Roger W. Shuy holds the title of Distinguished Research Professor of Linguistics, Emeritus, from Georgetown University, and is recognized as the world’s leading forensic linguist. After beginning his career as a linguistic geographer, he moved into the field of sociolinguistics and founded the sociolinguistics doctoral program  at Georgetown University, where he also served as a full professor of linguistics for 30 years and chaired the Department of Linguistics for several years. Since the 1980s, his work has been almost entirely on the interactions of language and law, which remains his primary concern to this day. He is the author of 43 published books and 208 articles, and has consulted on some 600 cases and testified as a linguistics expert witness 54 times in criminal and civil trials (in 26 states), as well as before the US Senate and US House of Representatives in impeachment trials of US Senators and Federal Judges and in International Criminal Tribunal trials. He has also provided sworn affidavits and depositions in some 75 law cases.


Going deeper than words


Most of the linguistic work on authorship analysis deals with small but important chunks of text such as words, spelling, punctuation, and grammar. These types of evidence generally suffice for their purposes, but there are also cases involving bribery, solicitation, fraud, and others that usually contain much larger amounts of language evidence. These types of evidence can be found in police interviews, courtroom examinations, and evidence gathered surreptitiously. In such cases, the analysis must deal with the way the smaller linguistic features fit into the overall context of the entire discourse in which they are found. 

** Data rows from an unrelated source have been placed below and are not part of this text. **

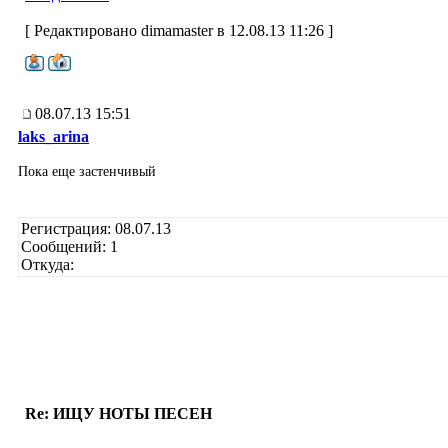
[ Редактировано dimamaster в 12.08.13 11:26 ]
08.07.13 15:51
laks_arina
Пока еще застенчивый
Регистрация: 08.07.13
Сообщений: 1
Откуда:
Re: ИЩУ НОТЫ ПЕСЕН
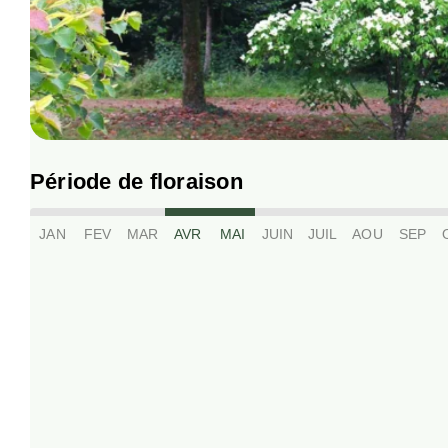
Période de floraison
JAN
FEV
MAR
AVR
MAI
JUIN
JUIL
AOU
SEP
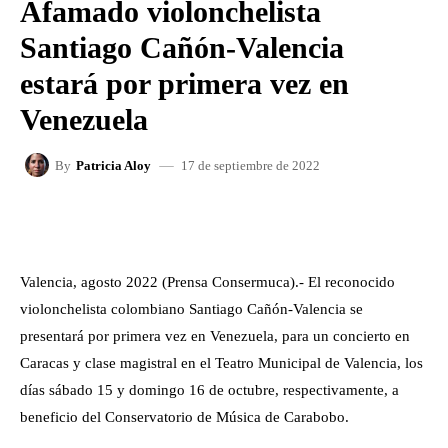
Afamado violonchelista
Santiago Cañón-Valencia
estará por primera vez en
Venezuela
17 de septiembre de 2022
By
Patricia Aloy
FACEBOOK
X
WHATSAPP
Valencia, agosto 2022 (Prensa Consermuca).- El reconocido
violonchelista colombiano Santiago Cañón-Valencia se
presentará por primera vez en Venezuela, para un concierto en
Caracas y clase magistral en el Teatro Municipal de Valencia, los
días sábado 15 y domingo 16 de octubre, respectivamente, a
beneficio del Conservatorio de Música de Carabobo.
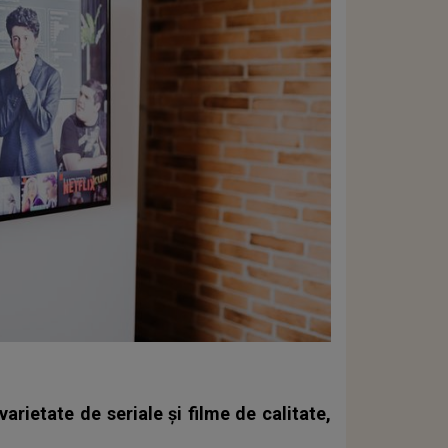
arietate de seriale și filme de calitate,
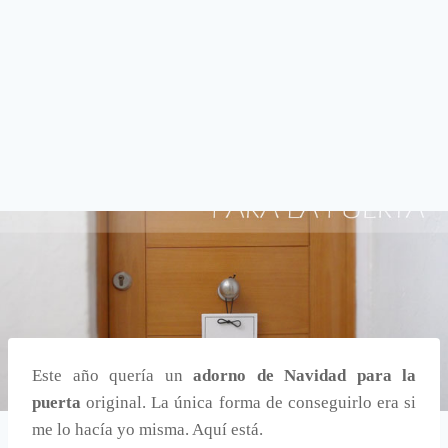
Este año quería un
adorno de Navidad para la
puerta
original. La única forma de conseguirlo era si
me lo hacía yo misma. Aquí está.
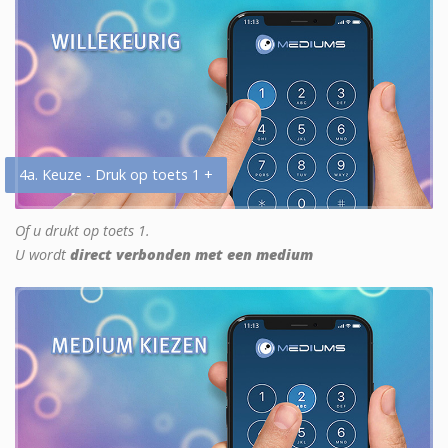
4a. Keuze - Druk op toets 1 +
Of u drukt op toets 1.
U wordt
direct verbonden met een medium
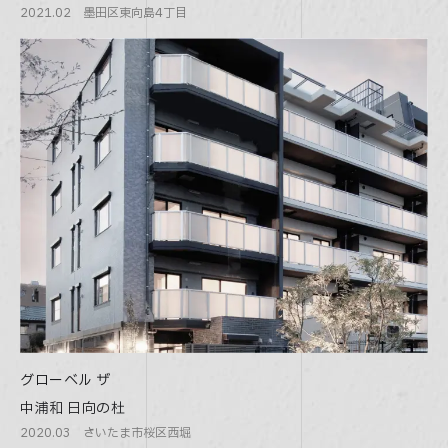
2021.02 墨田区東向島4丁目
グローベル ザ
中浦和 日向の杜
2020.03 さいたま市桜区西堀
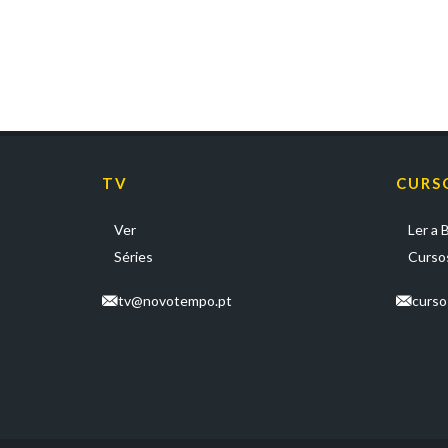
TV
CURS
Ver
Ler a B
Séries
Cursos
tv@novotempo.pt
curs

Prof. Shuy’s approach to cases in which large amounts of evidence exist is to ask the following questions: What do the participants think they understand about what they are talking about? What schemas do they reveal? What topics do they bring up that reveal what they believe the conversation is about? How do their speech acts support this? What conversational strategies are used to advance the speakers’ conversational goals? And finally, how do the smaller smoking gun language features of lexicon and grammar (especially referencing) fit into the overall discourse? 

This presentation demonstrates this type of analysis. It calls on the analyst’s knowledge of speech events (borrowed from cultural anthropology), schema theory (borrowed from psychology), topic analysis (from discourse analysis), speech act theory (borrowed from philosophers of language), and conversational strategies (borrowed from rhetoric). The more familiar linguistic features of lexicon and grammar occur within this context and can best be understood by situating them in the larger discourse in which they occur.